In Honor of Pat Tadina

A Great American Soldier

November Company Rangers

A LRRP, LRP and Ranger legend has gone home today.

At 44 continuous months, Pat was the longest continuously serving Ranger in Vietnam. 

Fluent in Vietnamese, Pat was known to dress in the clothes, uniforms and weapons of the enemy, and (leaving his team not far away) walk into their camps or ambushes, talk to them, then initiate an attack. He was and remains a real legendary warrior.

From the National Infantry Museum: “When SSG Patrick Tadina arrived in Vietnam, he didn’t look tough enough to be a member of the elite United States Army Rangers. The paratrooper from Honolulu, Hawaii was quiet and soft-spoken and stood at five foot five. He only weighed 130 pounds. But both he and his exploits are legends in the Ranger world, where the motto is “Rangers Lead the Way.”

For more than five years, frequently dressed as a North Vietnamese soldier in either black pajamas or NVA khakis, with a floppy hat and sandals, Tadina led long-range patrols deep into North Vietnamese territory on raids and reconnaissance. These patrols were small and able to stay undetected for long periods of time. He also carried a 60 pound rucksack and a communist rifle. Because he was able to pull off the look of a North Vietnamese soldier, enemy troops relaxed when they saw him. He would quickly get off a round, killing enemy troops.
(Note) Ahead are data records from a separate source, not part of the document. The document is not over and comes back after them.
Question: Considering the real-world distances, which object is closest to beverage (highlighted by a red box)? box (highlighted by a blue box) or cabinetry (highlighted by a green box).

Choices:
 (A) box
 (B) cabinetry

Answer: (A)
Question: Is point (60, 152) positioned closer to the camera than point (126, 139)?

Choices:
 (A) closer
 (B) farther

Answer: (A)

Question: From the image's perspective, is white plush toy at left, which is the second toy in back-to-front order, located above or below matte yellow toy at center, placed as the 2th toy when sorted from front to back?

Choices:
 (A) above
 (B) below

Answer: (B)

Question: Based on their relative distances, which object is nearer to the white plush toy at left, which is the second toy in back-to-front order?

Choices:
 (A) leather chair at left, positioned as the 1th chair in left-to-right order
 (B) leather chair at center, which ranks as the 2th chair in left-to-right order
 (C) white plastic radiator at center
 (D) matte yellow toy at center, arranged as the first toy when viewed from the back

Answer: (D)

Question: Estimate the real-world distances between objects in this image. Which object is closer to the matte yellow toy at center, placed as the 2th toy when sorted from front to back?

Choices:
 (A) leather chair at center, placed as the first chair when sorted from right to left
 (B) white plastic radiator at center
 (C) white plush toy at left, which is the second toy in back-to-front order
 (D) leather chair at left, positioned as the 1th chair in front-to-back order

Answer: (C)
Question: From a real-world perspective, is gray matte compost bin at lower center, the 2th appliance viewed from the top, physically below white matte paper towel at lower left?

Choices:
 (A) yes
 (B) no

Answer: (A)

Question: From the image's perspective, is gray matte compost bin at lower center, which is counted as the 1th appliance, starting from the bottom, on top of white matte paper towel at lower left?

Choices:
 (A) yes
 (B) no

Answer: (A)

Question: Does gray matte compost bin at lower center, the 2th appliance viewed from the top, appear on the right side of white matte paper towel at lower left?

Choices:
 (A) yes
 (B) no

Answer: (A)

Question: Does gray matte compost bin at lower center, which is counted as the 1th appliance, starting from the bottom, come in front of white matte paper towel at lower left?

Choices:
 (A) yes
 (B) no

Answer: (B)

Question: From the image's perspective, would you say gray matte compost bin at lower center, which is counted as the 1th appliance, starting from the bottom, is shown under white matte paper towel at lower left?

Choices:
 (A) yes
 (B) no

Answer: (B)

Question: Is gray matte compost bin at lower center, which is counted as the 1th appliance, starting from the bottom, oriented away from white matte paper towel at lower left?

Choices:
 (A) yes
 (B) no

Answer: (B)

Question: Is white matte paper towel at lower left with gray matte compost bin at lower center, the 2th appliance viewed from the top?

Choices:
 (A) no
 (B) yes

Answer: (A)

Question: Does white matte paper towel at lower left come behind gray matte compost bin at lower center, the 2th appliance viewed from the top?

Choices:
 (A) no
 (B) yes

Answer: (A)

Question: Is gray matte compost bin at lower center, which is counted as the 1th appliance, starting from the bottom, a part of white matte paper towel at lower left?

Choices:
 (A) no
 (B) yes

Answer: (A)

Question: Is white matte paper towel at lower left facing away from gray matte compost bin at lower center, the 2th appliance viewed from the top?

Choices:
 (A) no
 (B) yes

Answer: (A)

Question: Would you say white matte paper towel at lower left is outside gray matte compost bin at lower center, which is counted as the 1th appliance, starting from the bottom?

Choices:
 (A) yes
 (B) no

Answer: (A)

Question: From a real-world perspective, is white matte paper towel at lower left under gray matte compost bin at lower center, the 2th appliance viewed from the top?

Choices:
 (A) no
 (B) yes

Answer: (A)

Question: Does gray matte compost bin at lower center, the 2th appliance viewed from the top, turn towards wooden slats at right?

His service made him the longest continuously serving Ranger in Vietnam. While a team leader in Vietnam, he never lost a man.

Never.

Tadina had served the in the Dominican Republic before going to Vietnam. After the Vietnam War, he stayed in the military and went on to serve in Desert Storm. He retired as a Command Sergeant Major, the Army’s highest enlisted rank, and in 1995, he was inducted into the Ranger Hall of Fame. During his years of service he received two Silver Stars, 10 Bronze Stars and three Purple Hearts.

Rangers lead the way – and Patrick Tadina lived up to that motto … this is what Honor looks like.”